[Exercise inputs Boundary: Start]

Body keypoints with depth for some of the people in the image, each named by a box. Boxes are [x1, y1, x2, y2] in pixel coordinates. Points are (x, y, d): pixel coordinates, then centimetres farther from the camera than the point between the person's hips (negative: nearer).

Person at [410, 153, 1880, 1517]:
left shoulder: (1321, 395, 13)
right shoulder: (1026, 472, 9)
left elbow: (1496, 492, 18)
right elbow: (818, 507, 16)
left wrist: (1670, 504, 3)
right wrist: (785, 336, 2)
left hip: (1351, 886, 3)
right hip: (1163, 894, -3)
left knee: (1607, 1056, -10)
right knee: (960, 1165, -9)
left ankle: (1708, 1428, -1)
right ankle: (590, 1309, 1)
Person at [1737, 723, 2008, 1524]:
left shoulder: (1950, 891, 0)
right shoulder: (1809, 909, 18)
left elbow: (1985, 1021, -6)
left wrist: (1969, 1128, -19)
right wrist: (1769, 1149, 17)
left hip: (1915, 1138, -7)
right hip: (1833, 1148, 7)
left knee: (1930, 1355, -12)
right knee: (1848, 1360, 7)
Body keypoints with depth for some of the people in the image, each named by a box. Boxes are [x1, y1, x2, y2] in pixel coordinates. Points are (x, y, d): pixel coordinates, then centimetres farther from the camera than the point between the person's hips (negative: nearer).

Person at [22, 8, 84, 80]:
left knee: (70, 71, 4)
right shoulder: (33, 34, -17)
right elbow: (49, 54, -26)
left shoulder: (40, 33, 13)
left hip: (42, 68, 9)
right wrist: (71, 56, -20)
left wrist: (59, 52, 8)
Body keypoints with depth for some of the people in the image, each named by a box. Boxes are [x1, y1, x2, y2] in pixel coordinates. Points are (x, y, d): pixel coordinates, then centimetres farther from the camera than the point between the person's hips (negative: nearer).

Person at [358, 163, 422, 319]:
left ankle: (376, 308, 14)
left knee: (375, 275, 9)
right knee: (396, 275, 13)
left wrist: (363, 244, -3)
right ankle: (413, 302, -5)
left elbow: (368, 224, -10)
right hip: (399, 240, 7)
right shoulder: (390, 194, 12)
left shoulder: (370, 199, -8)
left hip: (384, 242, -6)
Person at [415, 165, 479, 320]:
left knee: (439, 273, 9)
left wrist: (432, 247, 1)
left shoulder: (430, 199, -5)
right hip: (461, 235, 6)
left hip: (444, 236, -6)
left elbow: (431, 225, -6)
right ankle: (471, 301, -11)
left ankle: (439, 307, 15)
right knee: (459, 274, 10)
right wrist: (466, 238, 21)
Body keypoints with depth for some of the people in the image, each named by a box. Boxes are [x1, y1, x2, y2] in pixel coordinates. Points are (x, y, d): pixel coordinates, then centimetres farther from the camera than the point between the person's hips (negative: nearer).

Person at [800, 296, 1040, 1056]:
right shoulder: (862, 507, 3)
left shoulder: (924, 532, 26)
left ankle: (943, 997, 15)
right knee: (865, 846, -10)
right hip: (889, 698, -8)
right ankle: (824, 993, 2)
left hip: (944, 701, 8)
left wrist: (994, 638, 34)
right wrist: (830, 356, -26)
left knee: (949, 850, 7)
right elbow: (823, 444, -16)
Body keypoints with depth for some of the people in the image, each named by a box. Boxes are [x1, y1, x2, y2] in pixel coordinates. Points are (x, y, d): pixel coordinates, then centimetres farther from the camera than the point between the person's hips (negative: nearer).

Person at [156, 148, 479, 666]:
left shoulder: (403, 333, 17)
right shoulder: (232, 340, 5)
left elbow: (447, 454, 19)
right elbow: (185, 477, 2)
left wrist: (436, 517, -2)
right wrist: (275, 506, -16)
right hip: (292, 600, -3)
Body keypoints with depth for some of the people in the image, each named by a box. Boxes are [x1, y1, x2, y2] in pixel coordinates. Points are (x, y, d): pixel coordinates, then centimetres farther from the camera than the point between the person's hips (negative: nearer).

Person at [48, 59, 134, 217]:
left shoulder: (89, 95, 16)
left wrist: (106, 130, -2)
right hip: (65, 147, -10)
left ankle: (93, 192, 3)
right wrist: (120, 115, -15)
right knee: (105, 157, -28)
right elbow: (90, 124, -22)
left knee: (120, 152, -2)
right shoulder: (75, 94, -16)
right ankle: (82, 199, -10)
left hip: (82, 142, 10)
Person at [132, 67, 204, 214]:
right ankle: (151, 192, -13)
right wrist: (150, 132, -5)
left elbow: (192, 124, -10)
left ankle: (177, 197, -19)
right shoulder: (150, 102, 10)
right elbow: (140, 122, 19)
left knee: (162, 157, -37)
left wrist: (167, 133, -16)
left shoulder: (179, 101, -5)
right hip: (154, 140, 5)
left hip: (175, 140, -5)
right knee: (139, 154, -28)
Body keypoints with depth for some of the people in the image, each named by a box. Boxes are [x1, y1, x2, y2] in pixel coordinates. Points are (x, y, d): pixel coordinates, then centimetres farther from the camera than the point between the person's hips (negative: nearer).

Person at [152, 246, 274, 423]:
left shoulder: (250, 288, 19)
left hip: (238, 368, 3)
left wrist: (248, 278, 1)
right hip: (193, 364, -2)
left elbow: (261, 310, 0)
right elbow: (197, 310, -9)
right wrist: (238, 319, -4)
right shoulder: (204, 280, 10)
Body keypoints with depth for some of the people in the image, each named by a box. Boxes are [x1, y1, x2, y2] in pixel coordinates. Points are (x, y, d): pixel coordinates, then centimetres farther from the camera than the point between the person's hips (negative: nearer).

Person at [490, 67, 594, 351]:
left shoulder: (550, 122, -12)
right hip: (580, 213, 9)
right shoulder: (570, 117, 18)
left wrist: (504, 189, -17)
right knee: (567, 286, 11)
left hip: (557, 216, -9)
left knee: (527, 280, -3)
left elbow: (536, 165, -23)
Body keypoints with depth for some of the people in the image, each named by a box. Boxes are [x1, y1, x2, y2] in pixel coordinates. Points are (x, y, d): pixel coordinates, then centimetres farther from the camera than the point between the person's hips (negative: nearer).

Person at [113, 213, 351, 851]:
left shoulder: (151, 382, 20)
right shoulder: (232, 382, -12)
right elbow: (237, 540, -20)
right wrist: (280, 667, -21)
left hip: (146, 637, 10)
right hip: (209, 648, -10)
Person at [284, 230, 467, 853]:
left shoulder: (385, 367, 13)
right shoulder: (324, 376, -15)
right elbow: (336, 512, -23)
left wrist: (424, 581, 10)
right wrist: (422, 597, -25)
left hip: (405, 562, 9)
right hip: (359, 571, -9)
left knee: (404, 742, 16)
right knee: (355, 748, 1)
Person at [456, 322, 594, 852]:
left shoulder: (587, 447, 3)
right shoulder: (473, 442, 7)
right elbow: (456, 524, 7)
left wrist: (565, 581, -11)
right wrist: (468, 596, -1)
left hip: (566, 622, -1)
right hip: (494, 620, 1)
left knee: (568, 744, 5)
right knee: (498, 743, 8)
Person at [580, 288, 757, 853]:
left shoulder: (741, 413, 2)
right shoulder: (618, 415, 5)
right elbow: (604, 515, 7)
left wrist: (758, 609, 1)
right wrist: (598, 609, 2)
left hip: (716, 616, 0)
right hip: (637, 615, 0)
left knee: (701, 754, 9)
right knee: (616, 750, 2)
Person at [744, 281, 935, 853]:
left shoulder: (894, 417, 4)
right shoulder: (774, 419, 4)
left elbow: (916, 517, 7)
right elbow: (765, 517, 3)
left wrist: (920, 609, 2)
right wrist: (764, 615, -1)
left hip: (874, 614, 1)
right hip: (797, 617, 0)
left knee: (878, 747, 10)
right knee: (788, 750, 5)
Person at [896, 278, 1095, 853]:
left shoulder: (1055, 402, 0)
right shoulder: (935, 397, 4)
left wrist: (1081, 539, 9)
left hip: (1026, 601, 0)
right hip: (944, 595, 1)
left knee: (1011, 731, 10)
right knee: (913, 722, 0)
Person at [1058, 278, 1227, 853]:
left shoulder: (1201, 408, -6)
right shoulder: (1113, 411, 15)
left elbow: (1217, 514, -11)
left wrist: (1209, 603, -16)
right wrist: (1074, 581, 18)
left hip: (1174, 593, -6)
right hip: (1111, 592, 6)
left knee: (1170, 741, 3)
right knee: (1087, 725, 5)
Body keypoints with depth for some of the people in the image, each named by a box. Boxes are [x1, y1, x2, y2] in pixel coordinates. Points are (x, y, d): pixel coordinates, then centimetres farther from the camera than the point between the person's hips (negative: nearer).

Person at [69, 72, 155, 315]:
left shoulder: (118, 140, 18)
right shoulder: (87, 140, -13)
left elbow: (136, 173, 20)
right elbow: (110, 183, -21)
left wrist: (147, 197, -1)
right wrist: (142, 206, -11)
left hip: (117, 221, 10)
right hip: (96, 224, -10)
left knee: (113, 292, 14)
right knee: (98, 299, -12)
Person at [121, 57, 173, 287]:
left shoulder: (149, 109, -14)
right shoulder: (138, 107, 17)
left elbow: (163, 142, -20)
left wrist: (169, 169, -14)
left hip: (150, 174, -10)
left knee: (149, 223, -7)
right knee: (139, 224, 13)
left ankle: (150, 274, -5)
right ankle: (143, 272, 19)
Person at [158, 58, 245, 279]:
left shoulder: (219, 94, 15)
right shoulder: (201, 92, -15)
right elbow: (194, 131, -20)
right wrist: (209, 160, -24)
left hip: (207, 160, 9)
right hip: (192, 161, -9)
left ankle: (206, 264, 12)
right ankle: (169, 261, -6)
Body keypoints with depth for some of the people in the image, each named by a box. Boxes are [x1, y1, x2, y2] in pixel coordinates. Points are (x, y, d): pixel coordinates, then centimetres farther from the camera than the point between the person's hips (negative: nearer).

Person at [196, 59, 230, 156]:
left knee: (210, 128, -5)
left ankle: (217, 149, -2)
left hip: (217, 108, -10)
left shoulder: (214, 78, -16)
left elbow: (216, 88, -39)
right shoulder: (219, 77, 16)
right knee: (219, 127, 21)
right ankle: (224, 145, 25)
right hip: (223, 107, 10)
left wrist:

[Exercise inputs Boundary: End]

__What this task involves__: Quote the data above from the line containing "right knee: (567, 286, 11)" to the line containing "left shoulder: (151, 382, 20)", inclusive, and stop.

__Task output__:
right knee: (567, 286, 11)
left hip: (557, 216, -9)
left knee: (527, 280, -3)
left elbow: (536, 165, -23)
Body keypoints with depth for some of the people in the image, each named by a box. Boxes are [x1, y1, x2, y2] in pixel coordinates. Points are (x, y, d): pixel coordinates, then centimetres farther from the camera than the point between the person's hips (negative: nearer).

Person at [113, 213, 351, 851]:
left shoulder: (151, 382, 20)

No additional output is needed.